The new committee will be led by the Corangamite Catchment Management Authority, with representatives from Eastern Maar Aboriginal Corporation, Agriculture Victoria, WestVic Dairy, Wannon Water, Parks Victoria, Environment Protection Authority Victoria, Department of Environment, Land, Water and Planning, Corangamite and Moyne Shire Councils, and Heytesbury District Landcare Network.
The creation of a coordinating committee run by the CCMA was the highest priority recommendation from a 2008 Curdies Estuary Management Plan, but a committee was never created.
CCMA chief executive John Riddiford said there had been "fantastic" community interest in the group, which would oversee all action, research and monitoring in the Curdies catchment.

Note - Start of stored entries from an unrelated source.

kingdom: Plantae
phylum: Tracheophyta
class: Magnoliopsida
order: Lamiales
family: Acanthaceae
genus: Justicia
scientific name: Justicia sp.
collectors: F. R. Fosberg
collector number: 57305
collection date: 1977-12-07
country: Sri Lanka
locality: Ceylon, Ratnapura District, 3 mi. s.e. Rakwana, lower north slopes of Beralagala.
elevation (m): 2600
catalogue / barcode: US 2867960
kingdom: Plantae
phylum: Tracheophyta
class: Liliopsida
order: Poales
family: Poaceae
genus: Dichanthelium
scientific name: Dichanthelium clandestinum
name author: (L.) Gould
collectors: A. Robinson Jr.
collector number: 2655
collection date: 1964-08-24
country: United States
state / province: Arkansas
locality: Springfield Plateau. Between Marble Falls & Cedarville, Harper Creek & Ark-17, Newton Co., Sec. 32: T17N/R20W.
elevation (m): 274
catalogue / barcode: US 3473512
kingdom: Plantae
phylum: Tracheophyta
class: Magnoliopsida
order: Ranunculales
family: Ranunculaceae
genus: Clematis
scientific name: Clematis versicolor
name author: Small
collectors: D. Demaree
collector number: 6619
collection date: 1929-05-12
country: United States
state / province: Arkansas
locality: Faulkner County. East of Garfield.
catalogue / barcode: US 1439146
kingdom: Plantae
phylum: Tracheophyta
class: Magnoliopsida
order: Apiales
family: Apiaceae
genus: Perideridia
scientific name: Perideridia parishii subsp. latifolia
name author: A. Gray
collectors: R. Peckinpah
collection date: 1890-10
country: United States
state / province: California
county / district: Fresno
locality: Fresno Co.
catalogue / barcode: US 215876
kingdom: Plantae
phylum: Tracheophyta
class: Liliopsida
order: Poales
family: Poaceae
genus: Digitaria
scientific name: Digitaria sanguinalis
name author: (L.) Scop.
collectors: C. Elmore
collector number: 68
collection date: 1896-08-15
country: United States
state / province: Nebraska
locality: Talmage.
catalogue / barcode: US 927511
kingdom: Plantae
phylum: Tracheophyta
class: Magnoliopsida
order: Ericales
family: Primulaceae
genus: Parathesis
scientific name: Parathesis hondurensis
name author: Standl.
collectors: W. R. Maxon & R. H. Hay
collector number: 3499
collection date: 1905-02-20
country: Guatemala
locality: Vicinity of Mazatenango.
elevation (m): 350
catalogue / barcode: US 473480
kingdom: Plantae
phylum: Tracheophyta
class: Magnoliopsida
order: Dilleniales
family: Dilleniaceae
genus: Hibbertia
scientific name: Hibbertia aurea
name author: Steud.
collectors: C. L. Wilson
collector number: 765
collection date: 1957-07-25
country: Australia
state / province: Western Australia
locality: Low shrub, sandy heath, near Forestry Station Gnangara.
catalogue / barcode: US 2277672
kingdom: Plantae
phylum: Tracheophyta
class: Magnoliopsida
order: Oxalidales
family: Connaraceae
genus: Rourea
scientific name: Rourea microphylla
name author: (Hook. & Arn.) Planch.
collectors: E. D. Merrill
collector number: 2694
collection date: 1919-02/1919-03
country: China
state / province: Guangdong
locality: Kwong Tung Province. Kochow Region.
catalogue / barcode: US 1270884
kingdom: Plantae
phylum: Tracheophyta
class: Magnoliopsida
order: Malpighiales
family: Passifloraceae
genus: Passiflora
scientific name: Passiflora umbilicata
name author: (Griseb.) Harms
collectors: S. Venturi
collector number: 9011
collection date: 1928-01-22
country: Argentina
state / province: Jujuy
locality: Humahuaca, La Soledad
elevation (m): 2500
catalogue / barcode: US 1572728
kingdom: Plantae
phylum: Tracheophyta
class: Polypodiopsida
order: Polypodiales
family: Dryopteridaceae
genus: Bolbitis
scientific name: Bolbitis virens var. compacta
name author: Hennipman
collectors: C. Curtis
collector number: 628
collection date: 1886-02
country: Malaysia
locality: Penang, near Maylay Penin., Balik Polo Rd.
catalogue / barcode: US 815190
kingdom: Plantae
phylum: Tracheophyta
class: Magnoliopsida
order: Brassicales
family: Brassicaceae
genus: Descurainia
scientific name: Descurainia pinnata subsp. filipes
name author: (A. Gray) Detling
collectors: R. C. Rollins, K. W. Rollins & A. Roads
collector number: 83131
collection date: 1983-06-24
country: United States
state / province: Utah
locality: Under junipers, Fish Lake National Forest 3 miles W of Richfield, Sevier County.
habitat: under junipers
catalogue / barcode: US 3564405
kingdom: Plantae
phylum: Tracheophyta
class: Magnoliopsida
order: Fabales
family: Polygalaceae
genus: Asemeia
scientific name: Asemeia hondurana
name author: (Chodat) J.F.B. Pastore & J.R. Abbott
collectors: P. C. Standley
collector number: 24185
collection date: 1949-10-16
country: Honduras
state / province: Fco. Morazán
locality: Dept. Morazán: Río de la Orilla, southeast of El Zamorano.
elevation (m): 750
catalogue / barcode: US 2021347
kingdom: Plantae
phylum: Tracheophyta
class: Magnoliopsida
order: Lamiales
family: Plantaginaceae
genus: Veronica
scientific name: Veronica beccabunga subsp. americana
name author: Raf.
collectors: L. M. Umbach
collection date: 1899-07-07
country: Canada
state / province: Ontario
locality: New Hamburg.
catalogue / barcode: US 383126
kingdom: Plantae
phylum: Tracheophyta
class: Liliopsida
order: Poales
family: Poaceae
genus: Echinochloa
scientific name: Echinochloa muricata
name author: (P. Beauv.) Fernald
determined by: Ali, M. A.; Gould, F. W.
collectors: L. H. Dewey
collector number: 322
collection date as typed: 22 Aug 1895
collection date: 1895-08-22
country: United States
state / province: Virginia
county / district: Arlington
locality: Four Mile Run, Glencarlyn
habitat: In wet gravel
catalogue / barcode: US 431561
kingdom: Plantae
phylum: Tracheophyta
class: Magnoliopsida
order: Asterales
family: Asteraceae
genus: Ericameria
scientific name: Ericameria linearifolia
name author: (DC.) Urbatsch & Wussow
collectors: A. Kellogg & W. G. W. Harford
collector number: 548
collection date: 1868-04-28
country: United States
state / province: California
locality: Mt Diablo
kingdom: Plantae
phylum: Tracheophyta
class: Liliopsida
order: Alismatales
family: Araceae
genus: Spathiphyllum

Mr Riddiford said one of the key functions of the group would be to "support collaboration" and "provide clarity across agencies and community" on roles and responsibilities in the catchment.
Ms Mullen said she welcomed greater clarity, arguing local trust in the authorities was at its nadir.
"When you've got members of our community going to the personal cost of getting independent water testing done because they don't trust the agencies to tell us the truth, it shows something's wrong," she said.
Ms Mullen is also the chair of the newly formed Curdies River Catchment Alliance, a purely local group created to campaign for more action to save the river. She said the group hoped to adopt a constitution in coming months so it could "get on with the real stuff".
"What we want to do is reach agreement on the source of the problem, and what needs to be done to fix it," she said.
"The causes are pollution with sewage and fertiliser. But there's already so much nutrient in the sediment that there would be blue green algae outbreaks even without more pollution getting in."
Concerned locals launched a petition in June, sponsored by Member for Polwarth Richard Riordan, calling for "relevant ministers" to urgently create a "Remediation Action Plan" to lock in timelines, targets and funding for action to save the river. The petition closes on August 12.
The Standard understands the EPA is auditing 450 farms throughout the catchment and has checked 25 so far, finding two "non-compliant" with regulations.
"It's so depressing to know you can't go near the river, let alone dealing with the stink," Ms Mullen said.
"We want change and we want the change to be effective."